© JUNGE FREIHEIT Verlag GmbH & Co.  www.jungefreiheit.de  16/10 16. April 2010

CD: Trip-Hop
Im Getöse
Michael Wiesberg

Sie sind so suggestiv-melancholisch und innovativ in ihrer Musik wie seit eh und je: Massive Attack, die Trip-Hop-Band aus dem englischen Bristol, die neben Portishead – die freilich direkt von „Massive Attack“ beeinflußt wurden – wohl zu den tonangebenden Bands ihres Genres gehören. Dazu zählen auch anspruchsvolle Musikvideos, die Massive Attack ähnlich detailversessen produzieren wie ihre Alben.

Für Schnellschüsse sind die Soundkünstler – das sind heute vor allem Robert Del Naja und Grant Marshall – nicht zu haben. In der Regel liegen gut drei oder mehr Jahre zwischen ihren Produktionen. So ist es auch diesmal: Sieben Jahre nach ihrer letzten Einspielung „100th Window“ (2003) erschien jetzt ihre neue Scheibe „Heligoland“ (Virgin Records). Der bemerkenswerte Titel, der sich direkt auf die deutsche Nordseeinsel Helgoland bezieht, könnte stellvertretend dafür stehen, daß sich Massive Attack als Fels im Klanggetöse verstehen.

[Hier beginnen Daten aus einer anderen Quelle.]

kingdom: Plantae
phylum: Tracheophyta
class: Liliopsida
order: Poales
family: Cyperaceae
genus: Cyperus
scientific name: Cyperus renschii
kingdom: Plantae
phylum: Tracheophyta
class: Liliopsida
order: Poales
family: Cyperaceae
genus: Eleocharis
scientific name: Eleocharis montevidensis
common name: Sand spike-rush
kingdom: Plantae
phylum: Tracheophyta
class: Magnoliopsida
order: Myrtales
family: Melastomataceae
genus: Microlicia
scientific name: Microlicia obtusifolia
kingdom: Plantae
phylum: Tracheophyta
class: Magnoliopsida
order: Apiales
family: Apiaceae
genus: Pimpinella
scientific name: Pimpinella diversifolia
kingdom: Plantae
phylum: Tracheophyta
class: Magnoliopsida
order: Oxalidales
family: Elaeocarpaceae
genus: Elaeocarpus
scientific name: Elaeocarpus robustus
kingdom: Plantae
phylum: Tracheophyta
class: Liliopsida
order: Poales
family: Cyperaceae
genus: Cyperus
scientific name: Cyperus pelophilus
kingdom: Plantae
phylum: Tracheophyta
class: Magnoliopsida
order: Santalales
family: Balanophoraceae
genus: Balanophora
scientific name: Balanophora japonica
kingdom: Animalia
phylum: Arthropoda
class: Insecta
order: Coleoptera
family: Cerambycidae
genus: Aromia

Auch diesmal haben Massive Attack wieder eine Reihe von Gastsängern ins Studio geholt und neue Möglichkeiten ausgelotet. Mit dabei sind zum Beispiel der Reggae-Sänger Horace Andy, Damon Albarn (Blur, Gorillaz), Tude Abebimpe (TV On the Radio), Guy Garvey (Elbow) oder die Trip-Hop-Größe Martina Topley-Bird. Die Vokalpassagen sind in genau ausgetüftelte Sound-Landschaften eingebettet, an deren Details Robert Del Naja minutiös arbeitet, was in der Summe den typischen Massive-Attack-Sound ergibt. Bereits das Auftaktstück „Pray for Rain“ zieht den Hörer mit seinem langsamen, groovenden Beats in einen Bann, der ihn bis zum Ende nicht mehr losläßt.

Kein Zweifel: Die Bristoler Musiker haben in den 20 Jahren ihres Bestehens nichts an Innovationsfähigkeit eingebüßt. 1990 erschien mit „Daydreaming“ eine erste Single, der sich 1991 ein Album anschloß, das Massive Attack mit einem Schlag bekannt machte. „Blue Lines“, eine Mischung aus Hip-Hop, Elektro und Soul, gilt bis heute als eines der innovativsten Alben überhaupt. Auf ähnlichem Niveau folgte 1994 das Album „Protection“; dann wurde der Sound auf „Mezzanine“ (1998) deutlich düsterer. Hier wurden zum ersten Mal E-Gitarren eingesetzt; Massive Attack setzten zweifelsohne neue Akzente, was unter anderem dazu führte, daß Attack-Mitgründer Andrew Vowles die Band verließ.

Del Naja und Marshall machten indes auf der von „Mezzanine“ vorgegebenen Linie weiter, was sich auch auf dem Folgealbum „100th Window“ niederschlagen sollte: komplexe elektronische Soundlandschaften und eine melancholisch-düstere Atmosphäre, gepaart mit dem Gesang von zum Beispiel Sinéad O’Connor und Horace Andy. Der eingeschlagene Weg erwies sich als erfolgreich, zählt doch das US-Musikmagazin Rolling Stone sowohl „Blue Lines“ als auch „Mezzanine“ zu den „500 besten Alben aller Zeiten“.

Der Bandname Massive Attack wird nicht, wie es scheinbar naheliegt, mit „Flächenbombardement“ übersetzt, sondern als „Publikumsattacke“; „massive“ soll auf Patois nämlich „Publikum“ bedeuten. Patois ist eine auf Jamaika, Costa Rica und Panama verbreitete Kreolsprache mit englischen Wurzeln. Sie wird auch in Kanada, der Dominikanischen Republik, dem Vereinigten Königreich und in den USA gesprochen.